Officials believe the solution is offering coaches more signee spots, hoping they will use them to both recruit the high school circuit more and to consistently remain near the 85 mark.
“We want to maintain the ability to recruit high school players,” says Todd Berry, the executive director of the American Football Coaches Association. “If we don’t have any corrective legislation, people aren’t going to do that. We’re trying to maintain high school recruitment and make sure universities hard hit by losses to the transfer portal are O.K.”
Proposals were brought before the Oversight Committee last week and then socialized among the conferences this week. The committee meets Thursday to further discuss the topic and potentially approve an immediate move.

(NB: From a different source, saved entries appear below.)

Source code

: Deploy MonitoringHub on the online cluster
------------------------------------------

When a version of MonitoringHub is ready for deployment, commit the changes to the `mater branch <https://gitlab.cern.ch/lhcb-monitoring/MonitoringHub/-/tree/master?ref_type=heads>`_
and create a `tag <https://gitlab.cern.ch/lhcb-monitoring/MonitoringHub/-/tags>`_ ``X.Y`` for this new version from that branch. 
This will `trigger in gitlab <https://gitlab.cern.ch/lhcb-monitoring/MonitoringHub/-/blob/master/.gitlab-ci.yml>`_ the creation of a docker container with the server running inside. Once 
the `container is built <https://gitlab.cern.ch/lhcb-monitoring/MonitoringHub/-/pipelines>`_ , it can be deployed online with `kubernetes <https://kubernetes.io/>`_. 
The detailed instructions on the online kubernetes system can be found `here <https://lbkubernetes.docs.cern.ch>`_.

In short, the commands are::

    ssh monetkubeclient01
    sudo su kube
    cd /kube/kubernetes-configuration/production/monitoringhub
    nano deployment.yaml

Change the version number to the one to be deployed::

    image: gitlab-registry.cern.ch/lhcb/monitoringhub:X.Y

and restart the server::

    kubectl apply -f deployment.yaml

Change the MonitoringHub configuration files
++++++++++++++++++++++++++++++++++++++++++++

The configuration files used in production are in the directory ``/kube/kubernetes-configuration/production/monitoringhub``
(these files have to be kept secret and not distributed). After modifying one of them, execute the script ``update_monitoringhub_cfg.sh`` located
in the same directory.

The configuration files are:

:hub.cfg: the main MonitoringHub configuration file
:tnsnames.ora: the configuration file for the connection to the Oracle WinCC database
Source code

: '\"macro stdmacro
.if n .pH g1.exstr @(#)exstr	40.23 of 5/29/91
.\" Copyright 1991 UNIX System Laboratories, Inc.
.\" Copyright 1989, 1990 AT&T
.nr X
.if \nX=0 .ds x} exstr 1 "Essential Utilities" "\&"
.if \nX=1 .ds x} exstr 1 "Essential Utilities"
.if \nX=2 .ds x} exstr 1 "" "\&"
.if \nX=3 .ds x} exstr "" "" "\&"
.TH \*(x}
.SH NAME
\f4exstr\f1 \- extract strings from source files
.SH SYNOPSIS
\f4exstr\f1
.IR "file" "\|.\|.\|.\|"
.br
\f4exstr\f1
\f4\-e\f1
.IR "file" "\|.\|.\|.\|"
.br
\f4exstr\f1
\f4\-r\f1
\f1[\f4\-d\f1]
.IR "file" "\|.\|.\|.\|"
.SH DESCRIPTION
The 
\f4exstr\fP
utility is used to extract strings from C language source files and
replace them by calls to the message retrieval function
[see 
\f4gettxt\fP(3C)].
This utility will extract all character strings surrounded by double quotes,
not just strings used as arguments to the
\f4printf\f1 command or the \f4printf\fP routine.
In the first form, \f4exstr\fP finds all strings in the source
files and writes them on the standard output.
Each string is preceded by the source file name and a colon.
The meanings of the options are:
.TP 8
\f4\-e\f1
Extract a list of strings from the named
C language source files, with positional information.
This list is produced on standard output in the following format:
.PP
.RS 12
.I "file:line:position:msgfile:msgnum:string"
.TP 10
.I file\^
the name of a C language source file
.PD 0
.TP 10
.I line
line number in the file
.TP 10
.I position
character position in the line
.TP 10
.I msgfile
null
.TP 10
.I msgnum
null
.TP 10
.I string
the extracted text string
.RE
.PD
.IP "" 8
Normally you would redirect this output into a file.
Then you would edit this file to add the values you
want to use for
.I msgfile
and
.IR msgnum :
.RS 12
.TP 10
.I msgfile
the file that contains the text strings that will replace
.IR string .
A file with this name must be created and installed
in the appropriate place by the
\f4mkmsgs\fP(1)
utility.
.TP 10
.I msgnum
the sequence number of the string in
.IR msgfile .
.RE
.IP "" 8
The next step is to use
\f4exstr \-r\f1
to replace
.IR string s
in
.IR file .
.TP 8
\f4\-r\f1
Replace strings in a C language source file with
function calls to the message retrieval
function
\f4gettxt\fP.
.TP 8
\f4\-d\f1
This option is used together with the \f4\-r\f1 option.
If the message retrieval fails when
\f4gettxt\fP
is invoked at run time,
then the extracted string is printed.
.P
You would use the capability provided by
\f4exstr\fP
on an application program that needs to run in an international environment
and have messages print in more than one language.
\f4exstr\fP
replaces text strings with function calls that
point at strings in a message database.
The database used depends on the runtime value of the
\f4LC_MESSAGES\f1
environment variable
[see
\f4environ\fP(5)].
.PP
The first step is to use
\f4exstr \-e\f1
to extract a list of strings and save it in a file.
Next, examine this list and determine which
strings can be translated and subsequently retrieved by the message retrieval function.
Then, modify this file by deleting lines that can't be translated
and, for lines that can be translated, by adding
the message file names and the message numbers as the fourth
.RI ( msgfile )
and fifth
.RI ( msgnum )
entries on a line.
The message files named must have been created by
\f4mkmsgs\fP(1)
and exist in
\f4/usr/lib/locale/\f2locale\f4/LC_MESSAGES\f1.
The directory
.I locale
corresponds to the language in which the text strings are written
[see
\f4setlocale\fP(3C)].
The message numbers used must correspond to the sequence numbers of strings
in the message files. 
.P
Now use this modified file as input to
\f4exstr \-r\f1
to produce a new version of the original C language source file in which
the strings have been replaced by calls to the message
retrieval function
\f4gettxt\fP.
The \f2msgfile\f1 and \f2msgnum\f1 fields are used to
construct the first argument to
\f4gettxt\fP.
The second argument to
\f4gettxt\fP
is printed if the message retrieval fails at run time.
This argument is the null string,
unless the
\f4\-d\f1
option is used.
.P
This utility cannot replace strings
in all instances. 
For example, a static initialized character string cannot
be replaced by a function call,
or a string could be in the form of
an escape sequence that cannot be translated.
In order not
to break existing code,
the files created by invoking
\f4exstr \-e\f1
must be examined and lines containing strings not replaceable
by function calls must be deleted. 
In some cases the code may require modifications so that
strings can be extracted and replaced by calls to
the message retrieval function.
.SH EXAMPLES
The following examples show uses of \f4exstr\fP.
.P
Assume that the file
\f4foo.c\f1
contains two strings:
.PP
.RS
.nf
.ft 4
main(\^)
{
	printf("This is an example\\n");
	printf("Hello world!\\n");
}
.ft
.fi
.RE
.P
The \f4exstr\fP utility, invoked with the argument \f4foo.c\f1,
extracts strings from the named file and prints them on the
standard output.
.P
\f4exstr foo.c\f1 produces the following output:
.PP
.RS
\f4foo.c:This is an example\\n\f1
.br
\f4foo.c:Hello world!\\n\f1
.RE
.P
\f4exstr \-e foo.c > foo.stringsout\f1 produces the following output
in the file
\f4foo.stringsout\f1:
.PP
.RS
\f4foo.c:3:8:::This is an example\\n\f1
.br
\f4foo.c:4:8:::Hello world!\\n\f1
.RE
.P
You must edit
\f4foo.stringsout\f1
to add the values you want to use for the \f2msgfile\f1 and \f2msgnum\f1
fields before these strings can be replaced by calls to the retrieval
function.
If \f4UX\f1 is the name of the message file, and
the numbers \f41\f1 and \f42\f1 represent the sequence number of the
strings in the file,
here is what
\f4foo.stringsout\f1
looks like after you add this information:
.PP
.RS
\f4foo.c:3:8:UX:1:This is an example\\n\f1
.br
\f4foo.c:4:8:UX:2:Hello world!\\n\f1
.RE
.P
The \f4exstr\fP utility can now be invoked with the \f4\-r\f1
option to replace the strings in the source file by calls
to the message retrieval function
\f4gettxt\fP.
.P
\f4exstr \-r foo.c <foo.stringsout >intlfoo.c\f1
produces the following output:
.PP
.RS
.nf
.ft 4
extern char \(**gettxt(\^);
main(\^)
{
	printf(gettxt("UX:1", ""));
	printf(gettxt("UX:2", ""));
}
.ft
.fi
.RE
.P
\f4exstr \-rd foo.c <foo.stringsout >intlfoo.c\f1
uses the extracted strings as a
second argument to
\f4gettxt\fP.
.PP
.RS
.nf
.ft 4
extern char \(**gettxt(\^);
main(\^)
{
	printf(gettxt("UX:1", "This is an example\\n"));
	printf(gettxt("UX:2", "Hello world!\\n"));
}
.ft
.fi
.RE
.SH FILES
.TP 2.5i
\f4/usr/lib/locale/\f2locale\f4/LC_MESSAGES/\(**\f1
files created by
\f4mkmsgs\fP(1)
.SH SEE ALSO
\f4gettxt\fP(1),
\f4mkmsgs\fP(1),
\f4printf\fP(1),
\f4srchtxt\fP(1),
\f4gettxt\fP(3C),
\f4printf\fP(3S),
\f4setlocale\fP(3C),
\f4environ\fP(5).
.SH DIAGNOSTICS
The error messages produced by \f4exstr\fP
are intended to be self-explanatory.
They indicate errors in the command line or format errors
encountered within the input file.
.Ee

It’s a somewhat stunning turn of events. The waiver would expand the 2022 signing class—which coaches are in the midst of amassing—four months before the early-signing period starts.
But not everyone agrees with the proposals. The annual signing limit in football has for years been an argumentative issue. It was originally implemented to disincentivize the trend of coaches cutting or pushing out scholarship players in an effort to over-sign high school players or transfers.
Earlier this year, West Virginia athletic director Shane Lyons and other administrators expressed concern that replacing departures with additional signee spots will “repeat history.” They believe that coaches will exploit the change by pushing out players to create an additional spot for more talented athletes—a reason for the cap on replacements.
However, in the compromise proposal, schools can replace only players who leave for the transfer portal on their own. Schools would not be able to gain additional spots for players dismissed from a team, pushed out by coaches or those who leave early for the NFL draft.